Will the property be available for short-stay guests on a full-time basis or are you buying the property for a mix of staying yourself as well as listing on Airbnb on the other days? Does it need to be a new purchase to maximise depreciation benefits to improve your tax position?

You will need to consider these and be clear of your strategy from the onset, as it will greatly affect which property you end up investing in.

3. Know your numbers

Speak to a broker to understand your borrowing capacity and the funds required to purchase. They’ll help you map out whether this activity is likely to be profitable for you or not. 

4. Budget to furnish your property

Unlike traditional rental properties, short-term rentals must be furnished prior to listing, which should be considered when planning your budget. Whilst you don’t have to spend a lot to furnish a place properly, overall presentation and quality of furnishings can be more appealing to potential guests and can enable you to list a higher nightly rate. Remember, focus on furnishings that will be appealing to the short-term rental market, rather than relying on your own preferences to guide your judgement. Comfortable and functional is key, but some also focus on a particular theme or are designed for romantic getaways.

5. Know your market 

Ask yourself; does short-stay renting and Airbnb work in your ideal area? Research how many properties are already listed and what their nightly rates are.
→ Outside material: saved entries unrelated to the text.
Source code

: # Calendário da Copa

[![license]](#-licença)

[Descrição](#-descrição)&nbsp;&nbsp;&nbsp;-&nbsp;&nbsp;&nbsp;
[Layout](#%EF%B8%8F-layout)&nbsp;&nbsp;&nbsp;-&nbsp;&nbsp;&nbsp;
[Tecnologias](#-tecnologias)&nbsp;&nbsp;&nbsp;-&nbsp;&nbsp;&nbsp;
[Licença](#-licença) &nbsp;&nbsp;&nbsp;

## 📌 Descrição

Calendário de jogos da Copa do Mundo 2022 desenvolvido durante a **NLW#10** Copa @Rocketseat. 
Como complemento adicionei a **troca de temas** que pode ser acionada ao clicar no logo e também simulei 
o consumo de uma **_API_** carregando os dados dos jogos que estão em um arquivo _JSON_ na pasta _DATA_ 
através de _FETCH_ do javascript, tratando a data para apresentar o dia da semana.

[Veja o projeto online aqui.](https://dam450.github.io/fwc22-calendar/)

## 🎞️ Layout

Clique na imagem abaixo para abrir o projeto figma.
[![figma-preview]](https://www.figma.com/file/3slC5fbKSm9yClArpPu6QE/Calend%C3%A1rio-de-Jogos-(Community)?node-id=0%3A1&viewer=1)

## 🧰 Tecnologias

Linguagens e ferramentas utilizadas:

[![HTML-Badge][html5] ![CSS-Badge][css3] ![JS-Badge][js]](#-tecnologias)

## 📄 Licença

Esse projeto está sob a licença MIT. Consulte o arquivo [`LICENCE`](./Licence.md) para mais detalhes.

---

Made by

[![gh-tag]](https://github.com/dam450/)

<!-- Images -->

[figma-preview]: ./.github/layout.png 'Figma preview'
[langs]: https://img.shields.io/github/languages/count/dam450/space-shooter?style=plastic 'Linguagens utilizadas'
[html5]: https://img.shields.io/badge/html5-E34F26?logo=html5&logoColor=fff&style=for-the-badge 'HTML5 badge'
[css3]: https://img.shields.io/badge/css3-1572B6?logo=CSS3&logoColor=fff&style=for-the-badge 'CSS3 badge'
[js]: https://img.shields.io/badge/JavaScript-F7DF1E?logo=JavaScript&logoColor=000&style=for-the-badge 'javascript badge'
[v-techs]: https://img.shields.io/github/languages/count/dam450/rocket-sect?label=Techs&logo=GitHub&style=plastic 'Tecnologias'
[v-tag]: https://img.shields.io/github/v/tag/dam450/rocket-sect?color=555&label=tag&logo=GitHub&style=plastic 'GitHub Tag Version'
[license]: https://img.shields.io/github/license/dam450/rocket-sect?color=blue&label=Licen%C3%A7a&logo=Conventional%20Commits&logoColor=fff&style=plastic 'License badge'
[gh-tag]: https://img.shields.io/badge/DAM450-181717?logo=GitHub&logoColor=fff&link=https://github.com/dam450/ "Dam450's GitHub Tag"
Is it an area close to the CBD or a local tourist attraction which would attract guests? You might think you want to do a full-time short-stay in your local neighbourhood, but is the demand great enough to ensure returns? 

6. Take the emotion out of purchasing 

Be open to purchasing in an area where the numbers make sense, this may even mean investing interstate. This is about making the most money possible, not acting on emotion or impulse.
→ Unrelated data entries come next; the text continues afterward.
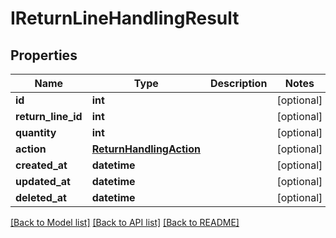 # IReturnLineHandlingResult

## Properties
Name | Type | Description | Notes
------------ | ------------- | ------------- | -------------
**id** | **int** |  | [optional] 
**return_line_id** | **int** |  | [optional] 
**quantity** | **int** |  | [optional] 
**action** | [**ReturnHandlingAction**](ReturnHandlingAction.md) |  | [optional] 
**created_at** | **datetime** |  | [optional] 
**updated_at** | **datetime** |  | [optional] 
**deleted_at** | **datetime** |  | [optional] 

[[Back to Model list]](../README.md#documentation-for-models) [[Back to API list]](../README.md#documentation-for-api-endpoints) [[Back to README]](../README.md)

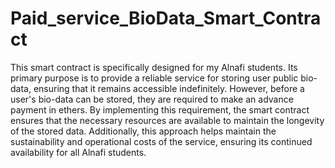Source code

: # Paid_service_BioData_Smart_Contract

This smart contract is specifically designed for my Alnafi students. Its primary purpose is to provide a reliable service for storing user public bio-data, ensuring that it remains accessible indefinitely. However, before a user's bio-data can be stored, they are required to make an advance payment in ethers. By implementing this requirement, the smart contract ensures that the necessary resources are available to maintain the longevity of the stored data. Additionally, this approach helps maintain the sustainability and operational costs of the service, ensuring its continued availability for all Alnafi students.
7. Take the guesswork out of buying

Companies like Quickstay have a wealth of experience in property investment strategies and have strong relationships with other property and wealth creation experts – with access to data that can help source properties specifically for short-stay accommodation.

8. Research Airbnb Property Specifics 

When it comes to specific short-stay market research to assess the potential competition, we’ve broken it down even further into some clear steps to follow for where to start when it comes to your Airbnb research: 

How many Airbnb properties are there in that existing market? 

You want to find somewhere with demand, but not too much supply. It can be difficult to stand out and keep your occupancy rate high in a crowded market, especially if you don’t know what you’re doing.

Should you buy a 1 bedroom apartment or a 5 bedroom home?

Consider not only the number of properties listed but also the size of the properties and how this impacts occupancy rates. We suggest checking the calendars of a variety of properties and sizes to determine whether they have a large number of bookings or not. Is there a particularly popular number of rooms that do better than others? Or perhaps a gap in the market you could benefit from? Research your choice carefully, as the correct choice will likely be different from area to area. 

What nightly rates can you achieve in high season and low season?

Figuring out how much you may make per night in low and peak seasons is important to your overall short-stay investing strategy. Take a look at what average nightly rates are listed for other properties in their low season, as well as for peak times like the Easter and Christmas holiday periods. This will give you a good indication of what high and low range may be possible.

Is it in a location that’s desirable for holiday goers and/or working travellers?

This is important to understand. Part of creating wealth through Airbnb is ensuring your vacancy rate is low enough that you are making more money than traditional renting. If the area is only popular at certain times of the year, this may not be profitable. The trade-off in tourist areas is receiving higher nightly and occupancy rates during peak season, yet this could taper off to a lower rate and lower occupancy the rest of the year. This could still be a profitable option for you, but just do your maths and research to work out your risk appetite. An example of this is where a property could receive a full yearly rental income in just 4 months of the year but be quieter the other 8 months, just doing the odd weekend bookings and still giving you an attractive financial result. 

The above steps are a starting point to help you on your purchase journey. As with any investment decision, don’t jump in. Some short-stay clients are making anywhere up to $30k extra per year just from having their property professionally managed  Whilst the short-stay market has been lucrative for some property owners, it’s not a strategy that will suit all. Everyone has different financial goals and results they are trying to achieve, so make sure you speak to someone who not only understands property management but also understands property investing and wealth creation too.